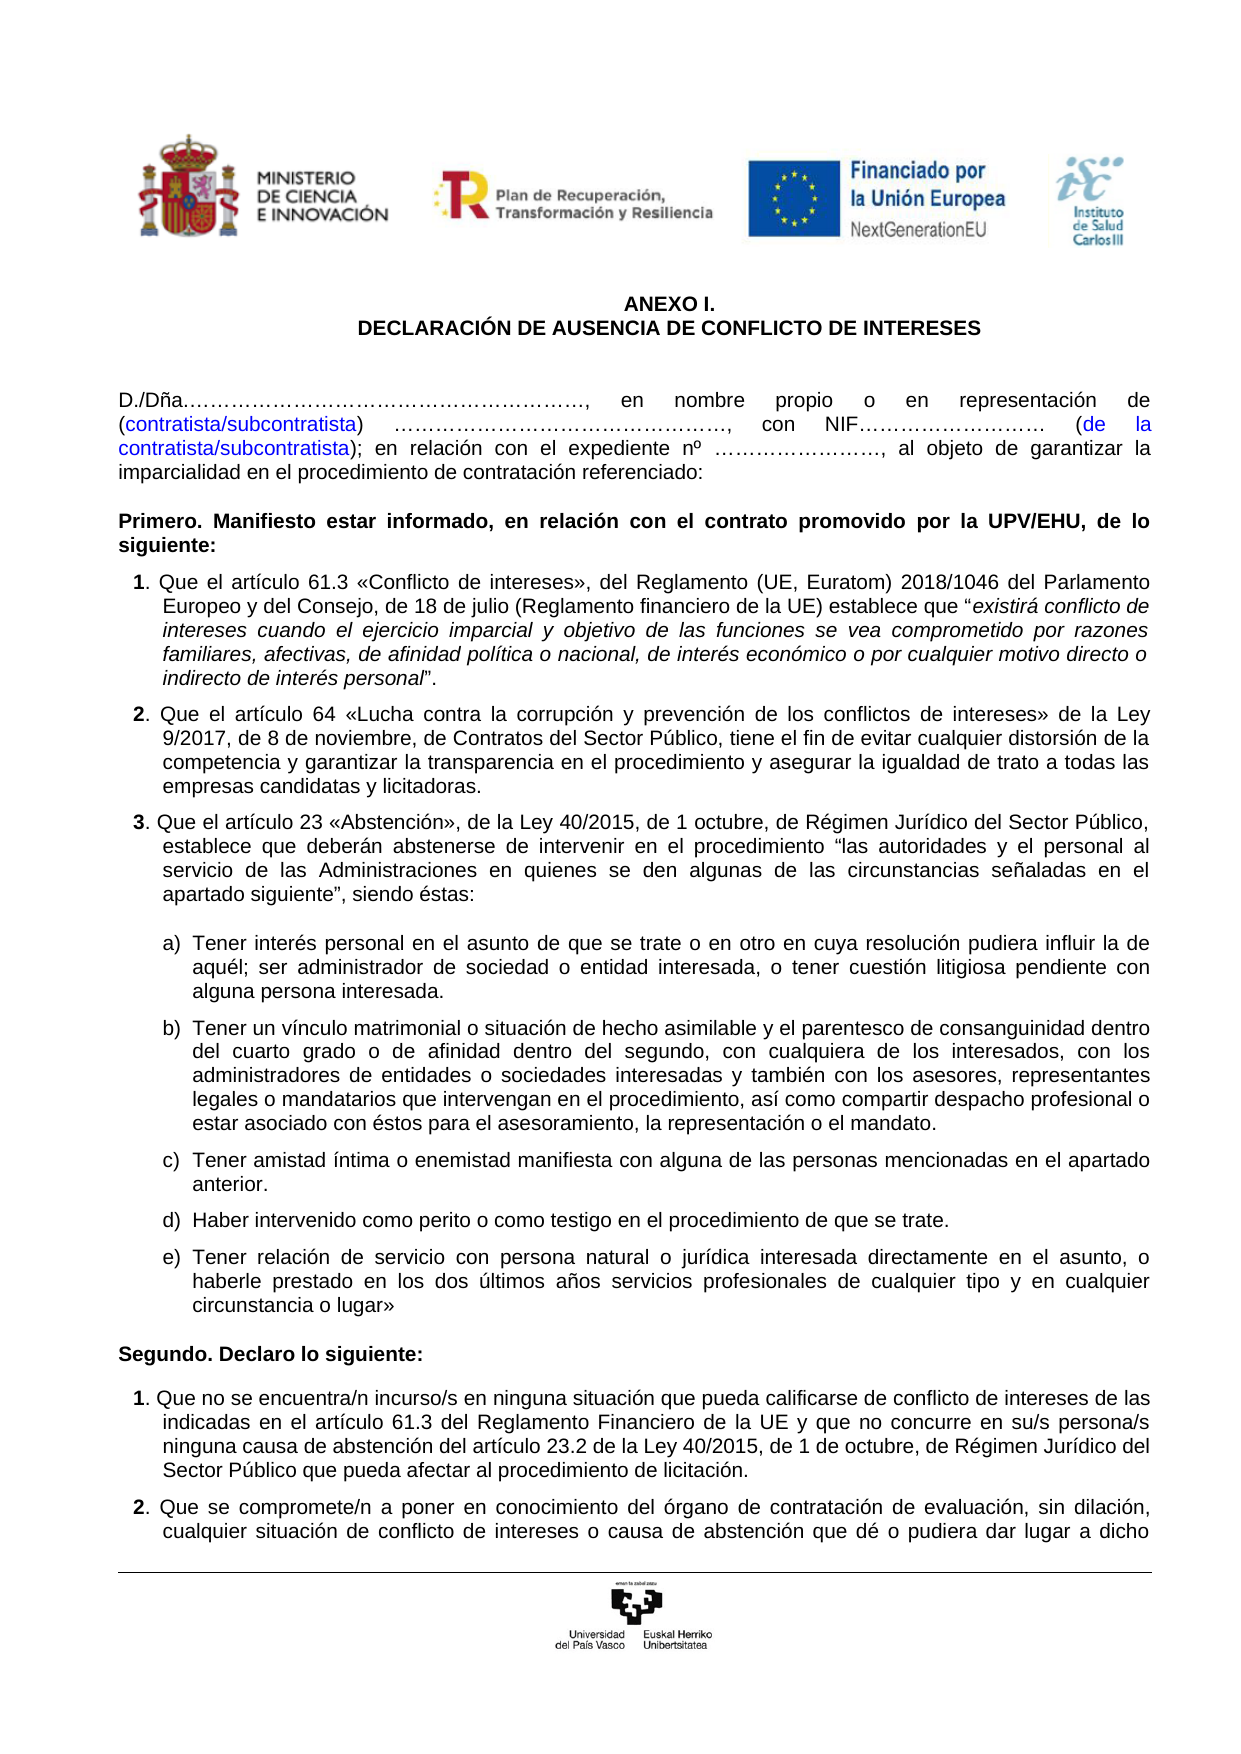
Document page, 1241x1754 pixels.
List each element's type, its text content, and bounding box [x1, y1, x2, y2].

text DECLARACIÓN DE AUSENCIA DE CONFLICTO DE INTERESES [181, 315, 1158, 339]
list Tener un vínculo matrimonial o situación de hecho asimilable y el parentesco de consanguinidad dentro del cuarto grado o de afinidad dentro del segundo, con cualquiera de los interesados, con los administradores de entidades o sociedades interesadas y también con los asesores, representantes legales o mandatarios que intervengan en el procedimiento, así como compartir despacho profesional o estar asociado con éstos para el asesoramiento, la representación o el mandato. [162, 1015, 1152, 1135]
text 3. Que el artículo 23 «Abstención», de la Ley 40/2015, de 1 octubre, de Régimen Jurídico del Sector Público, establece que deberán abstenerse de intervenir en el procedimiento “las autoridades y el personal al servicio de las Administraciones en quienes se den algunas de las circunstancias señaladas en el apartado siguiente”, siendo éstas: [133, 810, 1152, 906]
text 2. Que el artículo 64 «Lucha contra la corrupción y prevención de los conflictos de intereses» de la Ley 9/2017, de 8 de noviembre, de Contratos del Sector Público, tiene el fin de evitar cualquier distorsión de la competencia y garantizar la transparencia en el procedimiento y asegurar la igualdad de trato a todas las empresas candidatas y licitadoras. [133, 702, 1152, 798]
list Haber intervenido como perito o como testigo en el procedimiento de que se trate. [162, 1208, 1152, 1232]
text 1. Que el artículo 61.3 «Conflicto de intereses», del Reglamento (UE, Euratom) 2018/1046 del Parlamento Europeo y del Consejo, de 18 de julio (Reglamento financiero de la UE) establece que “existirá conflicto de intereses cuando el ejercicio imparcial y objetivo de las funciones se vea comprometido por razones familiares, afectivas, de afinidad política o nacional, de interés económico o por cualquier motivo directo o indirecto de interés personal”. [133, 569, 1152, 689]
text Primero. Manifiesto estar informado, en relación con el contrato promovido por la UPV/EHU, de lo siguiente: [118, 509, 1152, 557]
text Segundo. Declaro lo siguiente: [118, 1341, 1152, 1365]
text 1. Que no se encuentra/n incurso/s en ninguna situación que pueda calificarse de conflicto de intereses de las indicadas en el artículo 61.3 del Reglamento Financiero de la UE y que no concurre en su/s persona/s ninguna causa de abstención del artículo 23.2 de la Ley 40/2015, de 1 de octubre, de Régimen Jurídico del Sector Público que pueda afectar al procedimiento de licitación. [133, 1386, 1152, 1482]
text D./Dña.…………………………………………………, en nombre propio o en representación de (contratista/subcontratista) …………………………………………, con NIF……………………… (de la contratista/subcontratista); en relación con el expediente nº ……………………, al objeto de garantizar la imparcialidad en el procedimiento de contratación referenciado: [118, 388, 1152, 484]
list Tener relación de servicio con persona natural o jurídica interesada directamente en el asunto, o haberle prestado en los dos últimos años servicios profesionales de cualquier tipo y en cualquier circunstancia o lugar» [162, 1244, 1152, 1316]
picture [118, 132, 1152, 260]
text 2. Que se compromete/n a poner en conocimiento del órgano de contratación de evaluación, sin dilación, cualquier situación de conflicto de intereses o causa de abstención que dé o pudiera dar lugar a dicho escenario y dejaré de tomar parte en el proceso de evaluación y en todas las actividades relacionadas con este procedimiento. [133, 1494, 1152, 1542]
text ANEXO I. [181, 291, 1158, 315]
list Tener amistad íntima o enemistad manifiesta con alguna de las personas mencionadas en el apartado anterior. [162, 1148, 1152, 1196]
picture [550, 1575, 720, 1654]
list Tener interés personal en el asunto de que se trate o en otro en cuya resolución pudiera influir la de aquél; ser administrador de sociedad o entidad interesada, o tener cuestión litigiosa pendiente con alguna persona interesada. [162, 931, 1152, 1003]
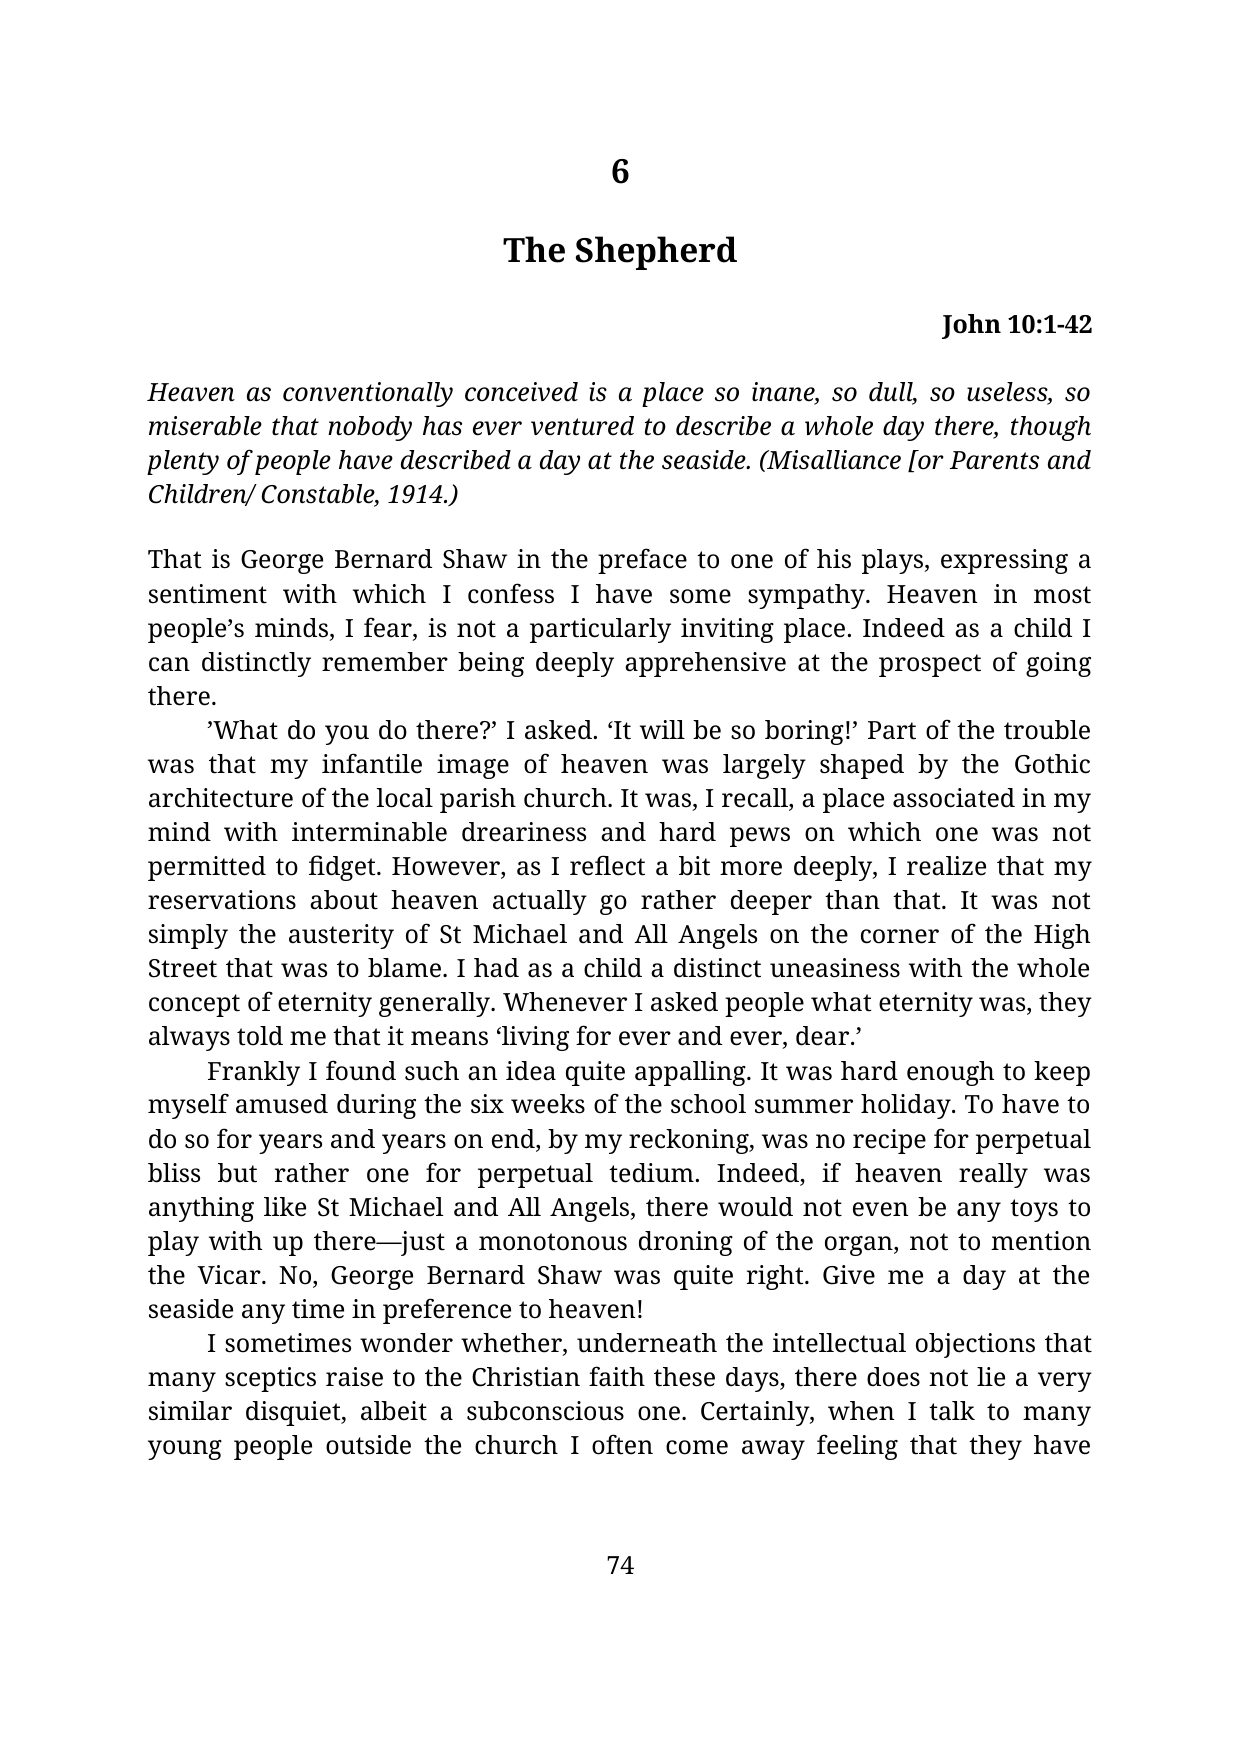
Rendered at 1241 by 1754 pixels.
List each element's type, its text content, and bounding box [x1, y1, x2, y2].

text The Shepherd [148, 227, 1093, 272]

····················

§ Work required
Count the lines above that contain "causa" and reply with the figure alone.

§ Exercise output
2